Contract installment home loans, widely used in the mid-20th century, exploited Black families shut out of traditional mortgage markets by offering deceptive, high-risk terms that stripped them of wealth rather than helping them build it. Because banks and the Federal Housing Administration refused to insure loans in Black neighborhoods, many Black homebuyers were forced to purchase homes "on contract" from white speculators at inflated prices. Under these agreements, the buyer held no legal title until the entire contract was paid off, often over 15 to 20 years, while the seller retained ownership and could evict the buyer for missing a single payment. Unlike traditional mortgages, contract buyers could not build equity, refinance, or make repairs without risking forfeiture. As a result, thousands of Black families lost homes and savings, while white sellers extracted enormous profits. This predatory practice robbed Black communities of homeownership opportunities and contributed significantly to the racial wealth gap we see today.
Deed Covenants
Deed covenants, also known as racially restrictive covenants, were legal agreements written into property deeds that explicitly barred the sale, lease, or occupation of a home to individuals based on race, most commonly targeting Black Americans. Widely used during the early to mid-20th century, these covenants allowed white homeowners, developers, and neighborhood associations to enforce racial segregation by law or custom, even in the absence of formal zoning policies. Courts upheld these covenants until the 1948 Shelley v. Kraemer Supreme Court decision, which ruled them unenforceable—yet their impact endured as lenders, realtors, and municipalities continued to use other exclusionary practices. By locking Black families out of appreciating white neighborhoods, racially restrictive covenants helped entrench patterns of residential segregation and contributed directly to the racial wealth gap.
During the twentieth century, racially-restrictive deeds were a ubiquitous part of real estate transactions. Covenants were embedded in property deeds all over the country to keep people who were not white from buying or even occupying land; their popularity has been well documented in St. Louis; Seattle; Chicago; Hartford, Connecticut; Kansas City and Washington D.C. [5]
Deed Theft
Deed theft in Black communities has contributed to the racial wealth gap by stripping families of generational assets through fraud, coercion, and legal loopholes. In many historically Black neighborhoods, particularly those facing gentrification or rising property values, bad actors have forged signatures, exploited heirs’ property vulnerabilities, or deceived elderly homeowners into unknowingly signing over their deeds. Once the title transfers, victims often lose their homes without compensation or legal recourse, erasing decades of accumulated wealth. These stolen properties are then flipped or redeveloped for profit, transferring wealth out of Black hands and into the portfolios of speculators and developers. This predatory practice not only robs families of home equity and housing stability but also undermines community cohesion and trust, perpetuating intergenerational poverty and exacerbating the racial wealth gap.

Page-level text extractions

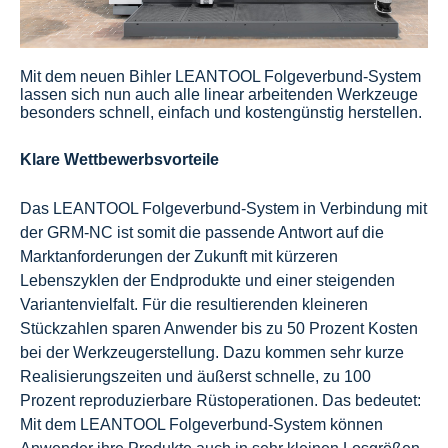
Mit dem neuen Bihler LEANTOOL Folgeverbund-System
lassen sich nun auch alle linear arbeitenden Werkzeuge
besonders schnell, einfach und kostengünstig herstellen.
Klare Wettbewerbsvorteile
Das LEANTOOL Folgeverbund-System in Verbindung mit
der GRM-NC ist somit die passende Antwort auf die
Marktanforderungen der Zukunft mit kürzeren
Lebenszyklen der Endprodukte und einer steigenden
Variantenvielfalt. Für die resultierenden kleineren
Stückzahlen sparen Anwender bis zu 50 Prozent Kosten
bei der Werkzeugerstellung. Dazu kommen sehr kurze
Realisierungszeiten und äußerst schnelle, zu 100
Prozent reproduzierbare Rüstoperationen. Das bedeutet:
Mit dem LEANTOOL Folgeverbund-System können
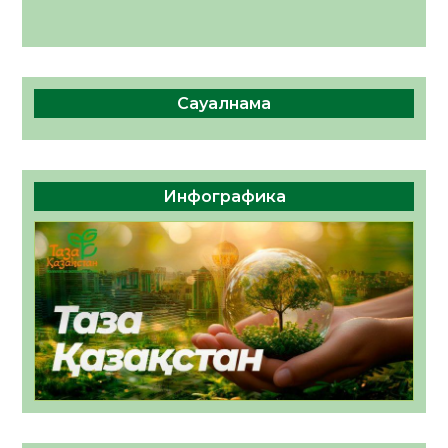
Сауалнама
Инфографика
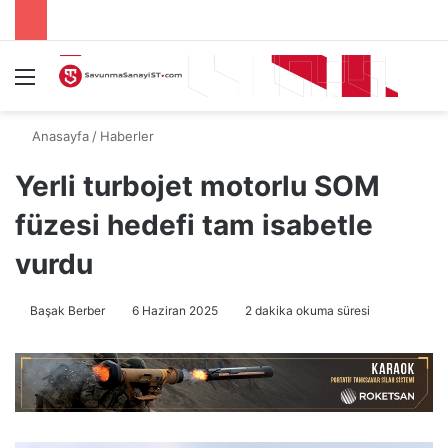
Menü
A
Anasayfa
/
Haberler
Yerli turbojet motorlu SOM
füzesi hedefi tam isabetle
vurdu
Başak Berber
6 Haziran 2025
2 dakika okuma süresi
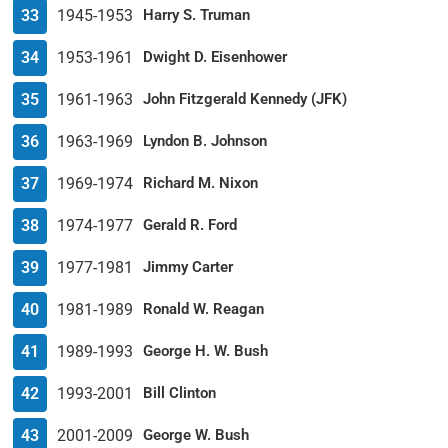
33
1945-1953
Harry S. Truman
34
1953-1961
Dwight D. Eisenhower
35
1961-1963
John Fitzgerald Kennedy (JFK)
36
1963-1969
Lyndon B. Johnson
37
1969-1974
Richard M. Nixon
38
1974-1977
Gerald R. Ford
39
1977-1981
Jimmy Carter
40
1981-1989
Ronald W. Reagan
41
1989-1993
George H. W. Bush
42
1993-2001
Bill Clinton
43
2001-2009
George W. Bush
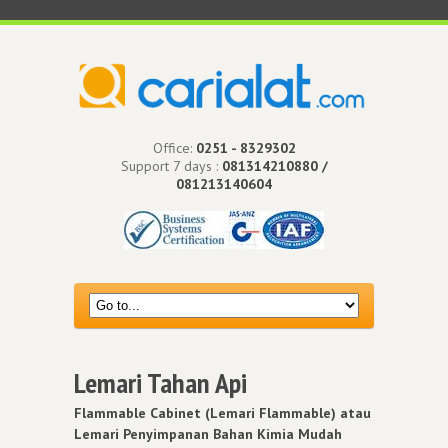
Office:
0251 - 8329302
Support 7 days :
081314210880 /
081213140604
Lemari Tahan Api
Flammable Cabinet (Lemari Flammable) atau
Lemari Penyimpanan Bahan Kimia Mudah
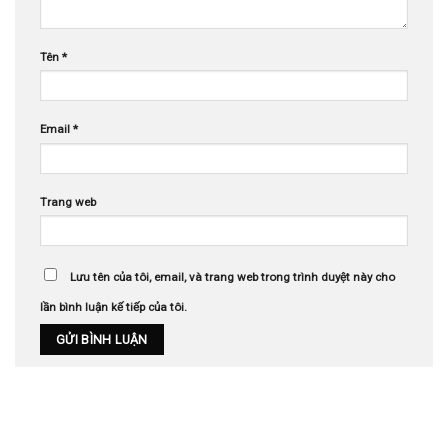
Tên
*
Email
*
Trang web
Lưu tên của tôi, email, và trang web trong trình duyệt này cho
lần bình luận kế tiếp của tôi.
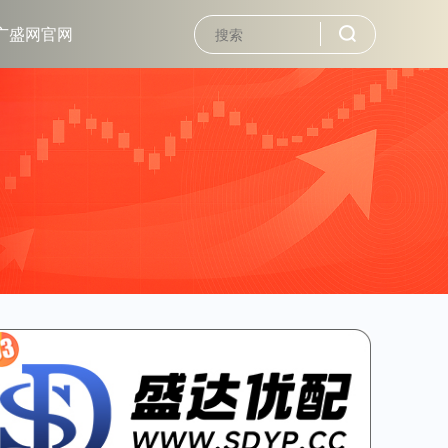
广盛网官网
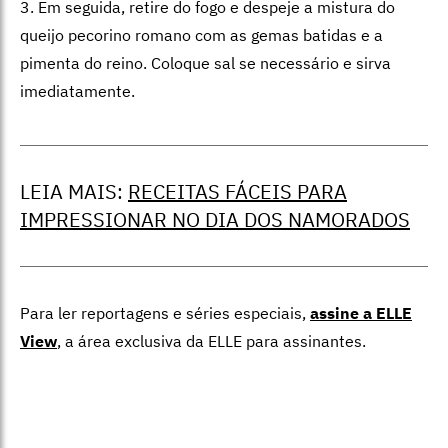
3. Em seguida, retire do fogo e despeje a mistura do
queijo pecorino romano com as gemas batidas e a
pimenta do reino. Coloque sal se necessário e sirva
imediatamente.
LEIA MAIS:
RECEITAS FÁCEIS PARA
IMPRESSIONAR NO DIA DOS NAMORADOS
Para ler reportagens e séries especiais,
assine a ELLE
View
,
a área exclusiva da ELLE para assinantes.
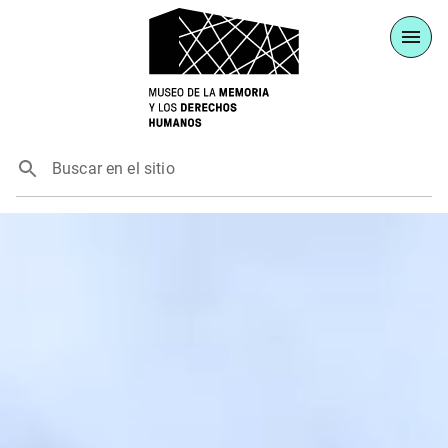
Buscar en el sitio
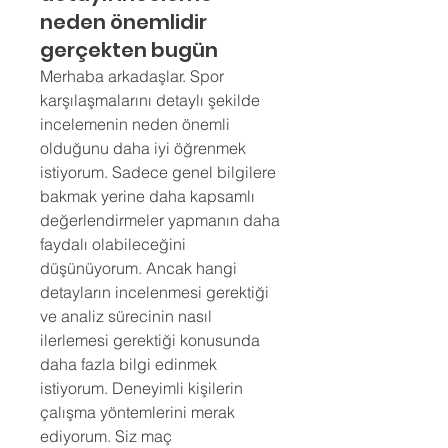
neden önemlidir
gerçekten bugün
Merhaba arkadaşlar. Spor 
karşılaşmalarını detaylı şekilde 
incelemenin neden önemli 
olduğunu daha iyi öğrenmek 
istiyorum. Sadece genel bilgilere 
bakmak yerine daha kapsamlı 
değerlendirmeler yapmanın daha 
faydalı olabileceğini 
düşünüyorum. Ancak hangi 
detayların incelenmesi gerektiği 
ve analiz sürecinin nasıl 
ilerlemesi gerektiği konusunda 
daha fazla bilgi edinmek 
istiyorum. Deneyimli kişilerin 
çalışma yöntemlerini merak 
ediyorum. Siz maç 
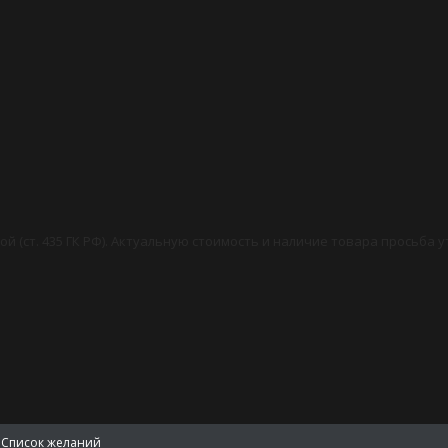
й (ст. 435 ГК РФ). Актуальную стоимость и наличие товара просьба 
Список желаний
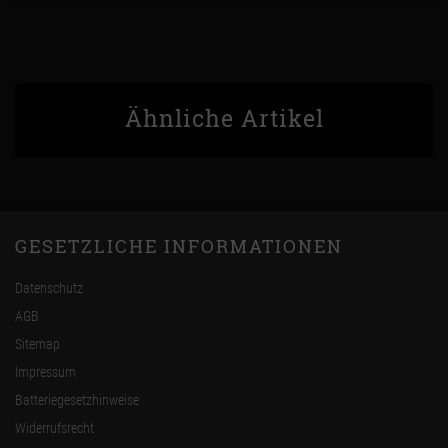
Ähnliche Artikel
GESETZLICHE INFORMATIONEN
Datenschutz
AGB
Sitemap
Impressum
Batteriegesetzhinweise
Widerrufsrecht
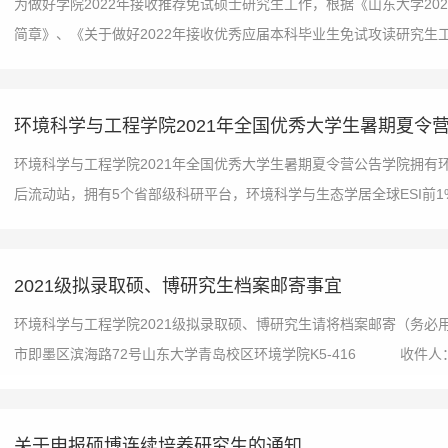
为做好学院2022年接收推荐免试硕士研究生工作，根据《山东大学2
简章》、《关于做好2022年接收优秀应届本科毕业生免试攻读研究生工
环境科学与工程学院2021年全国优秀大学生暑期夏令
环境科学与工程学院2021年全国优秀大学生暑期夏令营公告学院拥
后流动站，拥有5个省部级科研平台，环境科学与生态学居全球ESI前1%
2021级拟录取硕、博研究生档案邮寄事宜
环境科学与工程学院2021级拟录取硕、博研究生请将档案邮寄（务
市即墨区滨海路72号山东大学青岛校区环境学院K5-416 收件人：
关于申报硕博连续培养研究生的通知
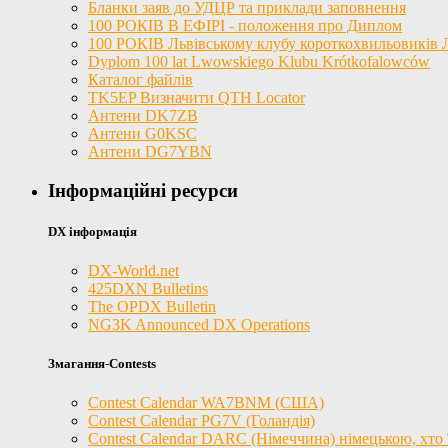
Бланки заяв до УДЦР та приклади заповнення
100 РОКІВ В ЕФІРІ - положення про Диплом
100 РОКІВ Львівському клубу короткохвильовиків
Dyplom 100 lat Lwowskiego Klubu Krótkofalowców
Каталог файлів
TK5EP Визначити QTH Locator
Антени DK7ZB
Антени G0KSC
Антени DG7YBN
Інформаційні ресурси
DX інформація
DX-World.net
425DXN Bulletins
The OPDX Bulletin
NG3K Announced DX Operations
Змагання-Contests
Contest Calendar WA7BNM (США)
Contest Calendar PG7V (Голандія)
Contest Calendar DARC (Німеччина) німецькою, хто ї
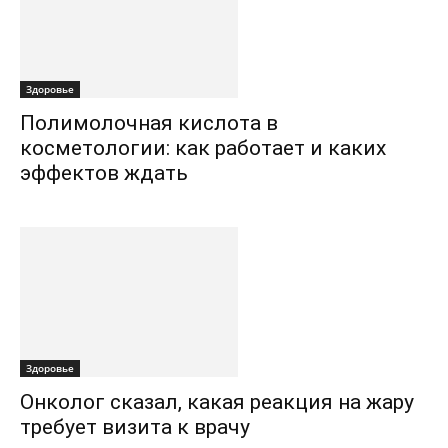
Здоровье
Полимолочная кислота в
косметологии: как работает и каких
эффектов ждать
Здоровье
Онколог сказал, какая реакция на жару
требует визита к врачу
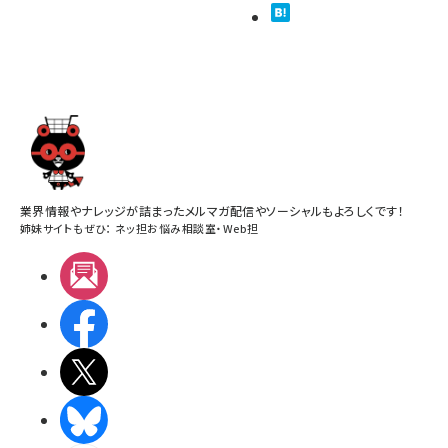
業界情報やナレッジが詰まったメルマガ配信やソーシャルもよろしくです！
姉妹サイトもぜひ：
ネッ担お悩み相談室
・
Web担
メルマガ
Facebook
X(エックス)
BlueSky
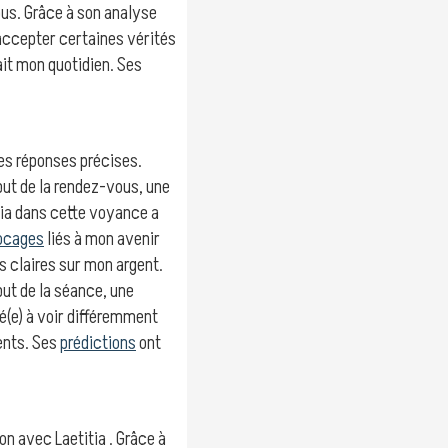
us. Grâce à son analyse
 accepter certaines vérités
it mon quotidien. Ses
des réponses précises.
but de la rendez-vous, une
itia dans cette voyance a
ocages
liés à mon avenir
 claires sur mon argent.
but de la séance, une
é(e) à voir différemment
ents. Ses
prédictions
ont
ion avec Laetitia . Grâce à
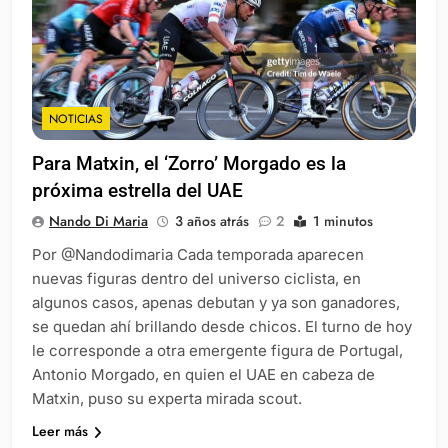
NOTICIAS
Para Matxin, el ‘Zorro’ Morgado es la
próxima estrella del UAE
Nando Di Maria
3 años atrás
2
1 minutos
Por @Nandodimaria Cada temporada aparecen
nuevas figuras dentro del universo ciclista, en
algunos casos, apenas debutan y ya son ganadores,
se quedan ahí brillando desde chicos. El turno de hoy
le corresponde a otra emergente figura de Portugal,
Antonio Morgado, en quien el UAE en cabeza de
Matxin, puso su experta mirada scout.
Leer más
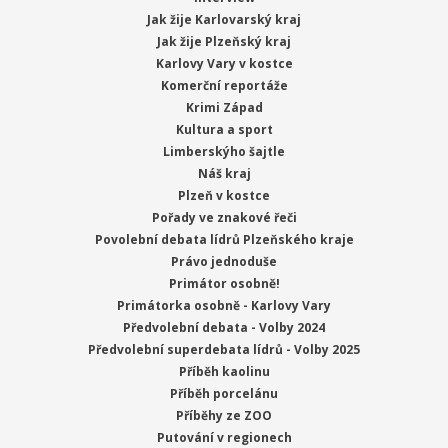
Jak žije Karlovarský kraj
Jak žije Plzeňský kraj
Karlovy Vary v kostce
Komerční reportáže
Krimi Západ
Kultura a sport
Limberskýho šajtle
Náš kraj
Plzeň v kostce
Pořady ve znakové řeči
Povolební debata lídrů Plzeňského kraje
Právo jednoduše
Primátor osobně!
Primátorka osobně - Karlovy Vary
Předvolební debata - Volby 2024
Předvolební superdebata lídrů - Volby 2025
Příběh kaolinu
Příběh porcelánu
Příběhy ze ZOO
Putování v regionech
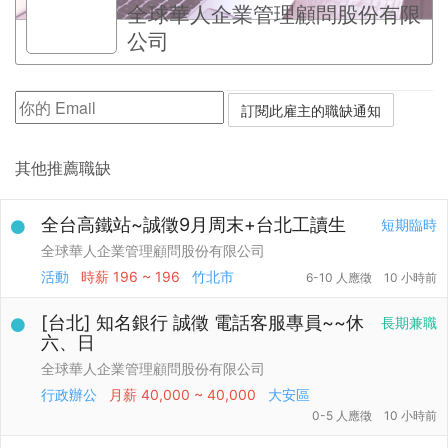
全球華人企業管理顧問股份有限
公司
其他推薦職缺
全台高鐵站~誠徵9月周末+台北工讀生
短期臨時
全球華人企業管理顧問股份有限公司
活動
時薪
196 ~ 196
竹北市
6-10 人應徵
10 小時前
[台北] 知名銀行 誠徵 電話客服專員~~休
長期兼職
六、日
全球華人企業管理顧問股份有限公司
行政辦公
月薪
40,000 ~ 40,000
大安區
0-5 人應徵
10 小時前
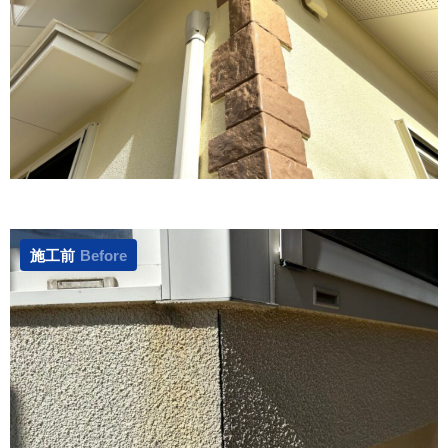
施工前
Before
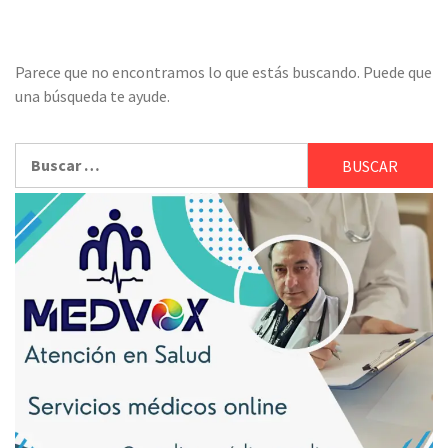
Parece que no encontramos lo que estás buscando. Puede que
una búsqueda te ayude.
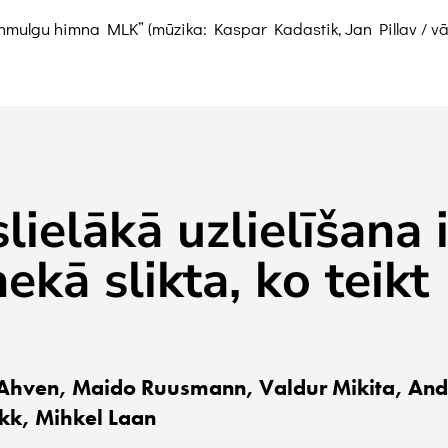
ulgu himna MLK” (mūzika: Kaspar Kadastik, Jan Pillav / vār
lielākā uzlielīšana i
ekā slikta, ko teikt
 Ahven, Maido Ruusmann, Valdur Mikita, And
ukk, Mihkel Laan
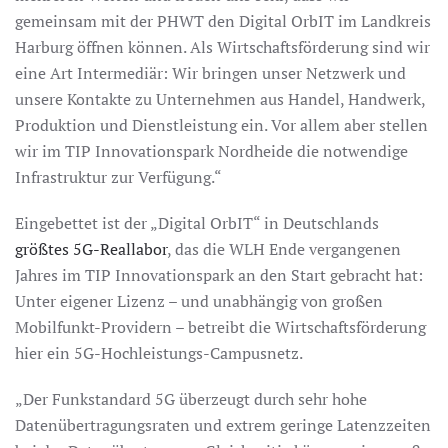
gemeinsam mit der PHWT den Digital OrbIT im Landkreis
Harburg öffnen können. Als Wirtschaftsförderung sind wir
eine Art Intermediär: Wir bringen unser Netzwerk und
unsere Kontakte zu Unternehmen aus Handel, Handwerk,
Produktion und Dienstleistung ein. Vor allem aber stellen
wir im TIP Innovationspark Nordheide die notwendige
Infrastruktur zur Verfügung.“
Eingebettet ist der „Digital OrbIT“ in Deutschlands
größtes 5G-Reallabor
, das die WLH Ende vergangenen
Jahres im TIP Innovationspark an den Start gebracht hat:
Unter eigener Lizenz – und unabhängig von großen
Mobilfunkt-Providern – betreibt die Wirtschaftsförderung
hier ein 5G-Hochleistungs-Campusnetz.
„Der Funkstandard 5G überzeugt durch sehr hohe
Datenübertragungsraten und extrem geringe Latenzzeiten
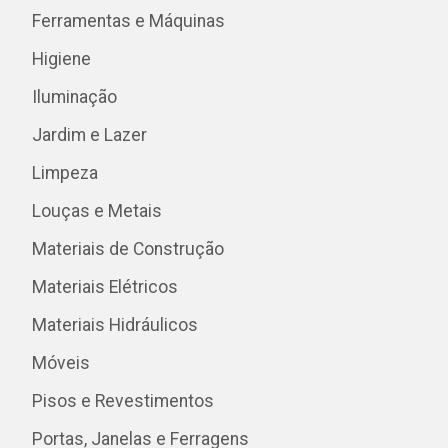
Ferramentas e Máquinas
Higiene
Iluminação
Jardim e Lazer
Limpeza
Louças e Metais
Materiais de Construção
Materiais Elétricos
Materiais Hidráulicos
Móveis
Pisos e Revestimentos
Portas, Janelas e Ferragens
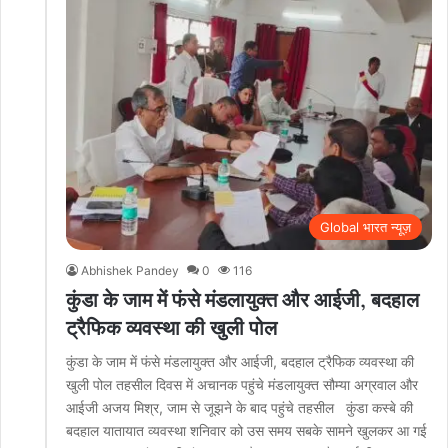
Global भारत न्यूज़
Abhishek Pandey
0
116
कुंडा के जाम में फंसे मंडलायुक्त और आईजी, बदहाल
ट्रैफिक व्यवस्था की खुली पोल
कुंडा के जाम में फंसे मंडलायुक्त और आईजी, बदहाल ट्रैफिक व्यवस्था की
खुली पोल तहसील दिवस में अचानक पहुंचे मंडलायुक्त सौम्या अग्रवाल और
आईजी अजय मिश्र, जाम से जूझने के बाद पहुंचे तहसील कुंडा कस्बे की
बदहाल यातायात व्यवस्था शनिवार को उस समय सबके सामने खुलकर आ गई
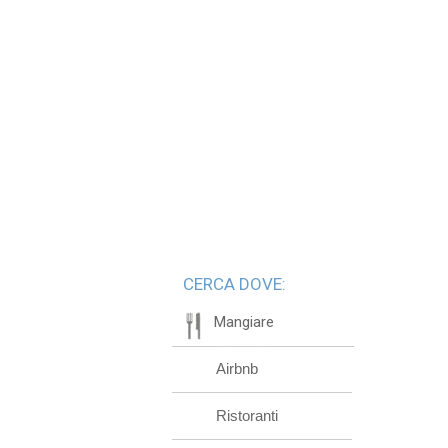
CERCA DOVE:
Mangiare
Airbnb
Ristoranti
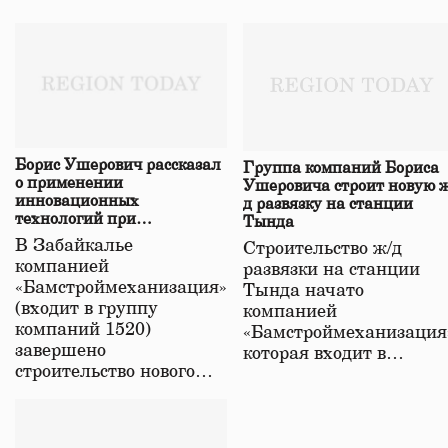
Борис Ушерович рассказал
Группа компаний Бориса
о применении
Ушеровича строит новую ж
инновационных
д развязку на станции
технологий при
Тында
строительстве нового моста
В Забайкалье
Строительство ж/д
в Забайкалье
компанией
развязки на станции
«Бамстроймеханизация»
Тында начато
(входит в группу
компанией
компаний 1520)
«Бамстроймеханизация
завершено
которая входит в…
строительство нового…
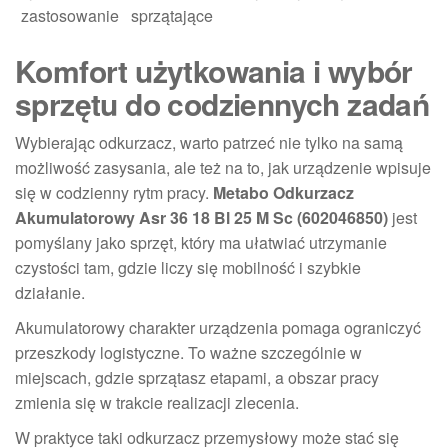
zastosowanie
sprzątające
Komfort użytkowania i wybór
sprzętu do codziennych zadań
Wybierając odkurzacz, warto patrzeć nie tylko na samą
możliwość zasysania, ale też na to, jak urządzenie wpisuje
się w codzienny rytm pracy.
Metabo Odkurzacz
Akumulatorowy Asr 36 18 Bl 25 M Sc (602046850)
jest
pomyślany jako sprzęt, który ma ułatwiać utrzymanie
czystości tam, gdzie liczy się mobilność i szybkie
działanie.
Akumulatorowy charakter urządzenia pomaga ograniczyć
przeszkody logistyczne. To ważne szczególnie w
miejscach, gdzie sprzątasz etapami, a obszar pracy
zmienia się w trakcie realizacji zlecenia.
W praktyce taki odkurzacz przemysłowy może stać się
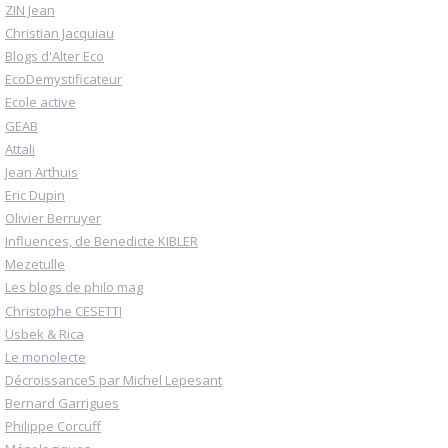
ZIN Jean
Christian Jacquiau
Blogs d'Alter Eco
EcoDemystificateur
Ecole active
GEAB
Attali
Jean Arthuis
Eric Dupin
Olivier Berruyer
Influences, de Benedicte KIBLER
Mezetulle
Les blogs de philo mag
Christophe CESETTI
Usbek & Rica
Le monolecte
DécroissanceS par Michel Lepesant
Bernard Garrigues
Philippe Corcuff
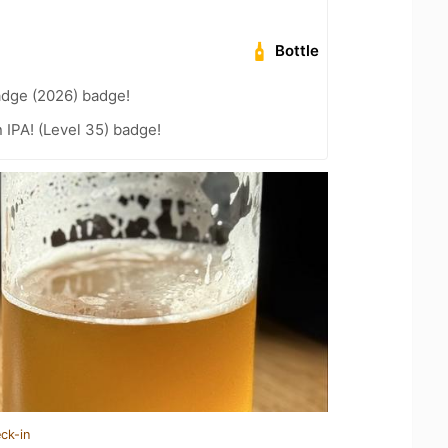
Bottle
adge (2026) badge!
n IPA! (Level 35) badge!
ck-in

- [Task instructions]
1. In the text on discriminatory housing practices, which Supreme Court decision ruled racially restrictive covenants unenforceable, and in what year?
2. Resume the text on discriminatory housing practices from the point where it stops.
This listing is separate material from the text on discriminatory housing practices.

- [Answers to the tasks]
1. Shelley v. Kraemer, in 1948.

2.
Criminalizing Deed Theft in Communities of Color - Word In Black
Developer Loan Covenants
Developer loan covenants were agreements tied to financing that required builders to include racially restrictive clauses in property deeds as a condition for receiving loans or backing from banks and federal agencies like the Federal Housing Administration (FHA). During the mid-20th century, developers who sought government-insured loans were often required—or strongly encouraged—to create whites-only subdivisions to ensure “stable” property values. These covenants barred the sale of homes to Black families and other people of color, institutionalizing segregation at the earliest stages of neighborhood development. The FHA’s underwriting manuals explicitly favored racially homogeneous communities, reinforcing segregation practices across the country. Long-term patterns of racial segregation and wealth inequality persist today.
Public Housing: Government-Sponsored Segregation - The American Prospect
GI Bill Discrimination
The GI Bill, passed in 1944 to support returning World War II veterans, excluded Black servicemembers from its most transformative benefits—especially access to low-interest home loans—through discriminatory implementation at the local level. Although the bill’s language appeared race-neutral, white-controlled banks and local Veterans Affairs offices routinely denied Black veterans access to guaranteed loans, particularly in the segregated South, where racist lending practices and redlining prevailed. As a result, while millions of white veterans used the GI Bill to buy homes in rapidly appreciating suburbs, Black veterans were often confined to renting in under-resourced neighborhoods or forced into predatory lending arrangements. This denial of fair access to homeownership deprived Black families of the opportunity to accumulate equity, pass wealth to future generations, and escape cycles of poverty. The GI Bill’s discriminatory legacy thus played a pivotal role in expanding the white middle class while deepening the racial wealth gap for Black Americans.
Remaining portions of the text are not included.